At that stage, Cameron did not know the crisis was about to claim another victim. Greensill was over-extended. It had been insuring its bonds. Suddenly, that facility was withdrawn. Moreover, it provided financing to Sanjeev Gupta's business empire: much more than he could repay. Cameron was not involved in that apparent failure of due diligence. Nor was anyone else sounding alarm bells.
Politics is a rough old trade. The Labour party cannot be blamed for setting its jackals in pursuit of a former Tory PM, nor for its wish to discredit Rishi Sunak. Keir Starmer and his team can recognise a dangerous foe. Labour MPs are happy to join in all this, because many of them instinctively believe that the City is riddled with malfeasance. Although they may pretend to be in favour of enterprise, in a large number of cases it is just that: pretence.
Cameron has one personal problem: an asset which sometimes becomes a liability. He is happy in his own skin. That was only true of a minority of modern PMs. In No. 10, it was an asset; he did not waste time agonising. But it can arouse resentment.

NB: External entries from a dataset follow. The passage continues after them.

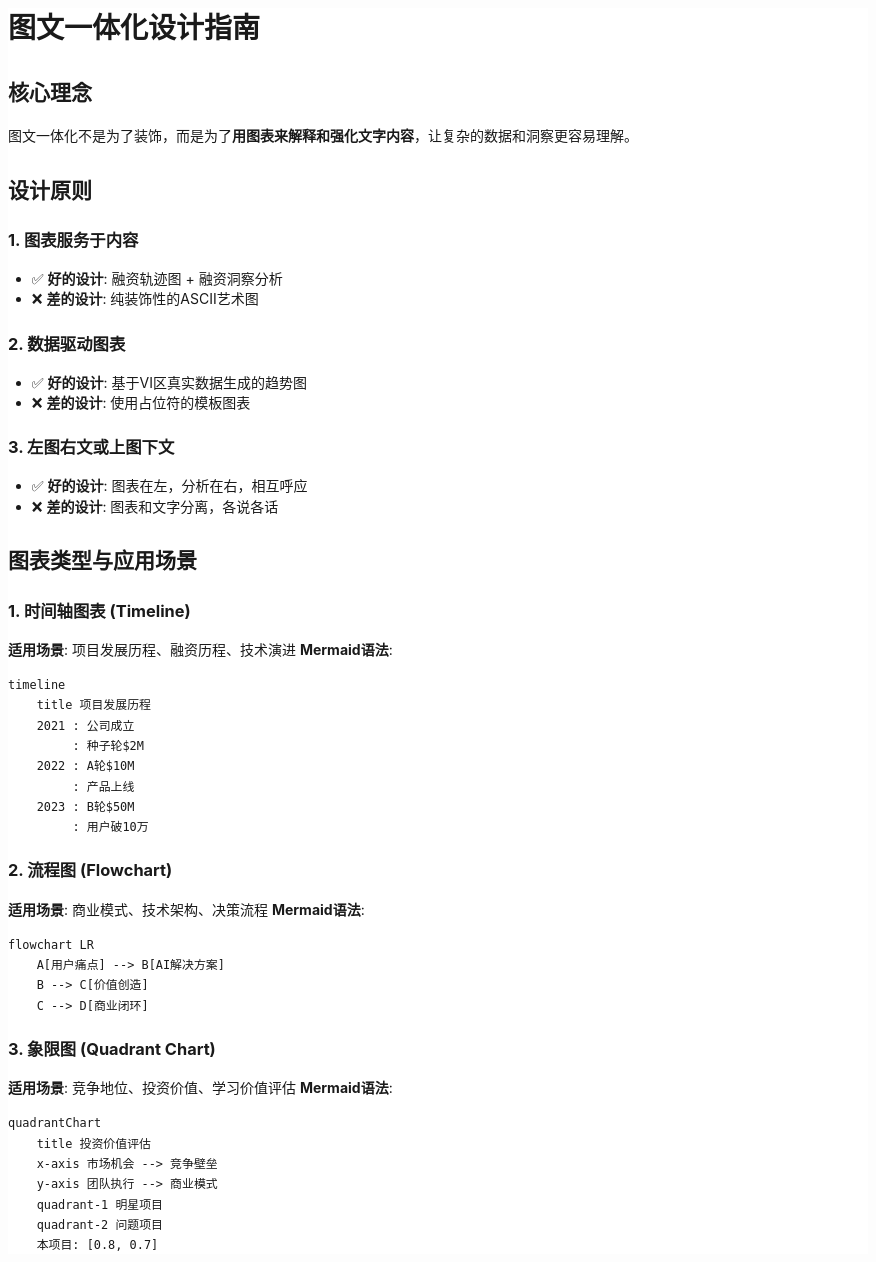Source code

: # 图文一体化设计指南

## 核心理念

图文一体化不是为了装饰，而是为了**用图表来解释和强化文字内容**，让复杂的数据和洞察更容易理解。

## 设计原则

### 1. 图表服务于内容
- ✅ **好的设计**: 融资轨迹图 + 融资洞察分析
- ❌ **差的设计**: 纯装饰性的ASCII艺术图

### 2. 数据驱动图表
- ✅ **好的设计**: 基于VI区真实数据生成的趋势图
- ❌ **差的设计**: 使用占位符的模板图表

### 3. 左图右文或上图下文
- ✅ **好的设计**: 图表在左，分析在右，相互呼应
- ❌ **差的设计**: 图表和文字分离，各说各话

## 图表类型与应用场景

### 1. 时间轴图表 (Timeline)
**适用场景**: 项目发展历程、融资历程、技术演进
**Mermaid语法**:
```mermaid
timeline
    title 项目发展历程
    2021 : 公司成立
         : 种子轮$2M
    2022 : A轮$10M
         : 产品上线
    2023 : B轮$50M
         : 用户破10万
```

### 2. 流程图 (Flowchart)
**适用场景**: 商业模式、技术架构、决策流程
**Mermaid语法**:
```mermaid
flowchart LR
    A[用户痛点] --> B[AI解决方案]
    B --> C[价值创造]
    C --> D[商业闭环]
```

### 3. 象限图 (Quadrant Chart)
**适用场景**: 竞争地位、投资价值、学习价值评估
**Mermaid语法**:
```mermaid
quadrantChart
    title 投资价值评估
    x-axis 市场机会 --> 竞争壁垒
    y-axis 团队执行 --> 商业模式
    quadrant-1 明星项目
    quadrant-2 问题项目
    本项目: [0.8, 0.7]
```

Words like 'entitlement' are flung around.
In truth, David Cameron owes his successes to ability and hard work, resting on the secure foundation of a happy childhood. He does know how to enjoy life, but he has earned that right by his efforts, not by privilege. Yet a surprising number of people, including too many Tory MPs, are envious of tall poppies and like to snigger when they run into misfortune. That is really rather pathetic, especially from Tory MPs, who should know better.
David Cameron cannot wait for the inquiry. He will be happy to tell his story and answer all the questions. Why should he not be? He has done nothing wrong.